10 thoughts on “In Memoriam: Neptunus Lex”

  1. David – I wish I had known about Carroll before now – I have been going through just some of his posts – what a sense of humor!

    He must have been some pilot.

    His story of the female “scooter drivers” in the PI “shooting” down the Tomcats reminded me of a female A-10 pilot, who earned the nickname of ‘KC” – for “Killer Chick” during the first Gulf War.

    I’ll be doing a lot of reading from your links – and his web site. The movie vs reality post was hilarious but I couldn’t seem to get to the rest of the post.

    Typical of a 14 year old girl to admire the movie actor more than the real thing.

    I’ve sent this link to my aviation friends – I am sure that my sentiments – of wishing I had known Carroll before – will be echoed many times around the world.

  2. Thanks, David.

    I’ve only been reading Lex for… 9 years. It seems like yesterday I first stumbled across his blog. Out of the hundreds… thousands of posts, you’ve found a fine selection to show the man he was.

  3. The Ulysses link is full of photos that gladden and break the heart all at once.
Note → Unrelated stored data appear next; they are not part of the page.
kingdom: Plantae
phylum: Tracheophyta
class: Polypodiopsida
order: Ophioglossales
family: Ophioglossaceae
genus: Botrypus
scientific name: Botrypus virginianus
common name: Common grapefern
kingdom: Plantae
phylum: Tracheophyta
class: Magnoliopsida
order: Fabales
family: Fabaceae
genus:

If grief can be perfectly borne, and it cannot, it must need remind the heart how much it lost.

    Thank you for the links.

  4. Reading Old Ghosts – the nature of leadership – I saw that Carroll was the kind of officer everyone wished they’d had.

    In the Army there were a few officers you’d follow off a cliff if asked, and a few you’d gladly push off a cliff.

    Most fell in the broad middle. Fortunately I knew one like Carroll – Cpt Charles Daly – Special Forces Sgt from Vietnam, went to OCS – knew both sides of the fence.

    Carroll was one you’d follow anywhere.

  5. This is depressing – loosing a thoughtful blogger like Lex, right after Breitbart, just at the time when they are needed the most.
    I will really begin to worry if something happens to Wretchard, at the Belmont Club.

  6. When it comes to aviation accidents it is almost always foolish to speculate before the NTSB comes back with their findings. Almost inevitably what the “experts” thought – and what the findings were, are not the same.

    With that said in doing a bit of web surfing I learned that his plane crashed into a building “near the west gate of NAS Fallon”

    http://www.lahontanvalleynews.com/article/20120306/NEWS/120309948/1085&parentprofile=1&SiteParentProfile=

    And in reading his blog came across a chilling post – about his landing and his drag chute failing to deploy – posted the same day as the accident

    http://www.neptunuslex.com/2012/03/06/streamer/

    When you get to his level of pilot skill they rarely make dumb mistakes – they have seen – and learned to avoid – almost everything that can be avoided –
    except mechanical failure.

    As the first article mentioned the NTSB will investigate the accident since this was a civilian plane.

    They are really amazing at reconstructing the events.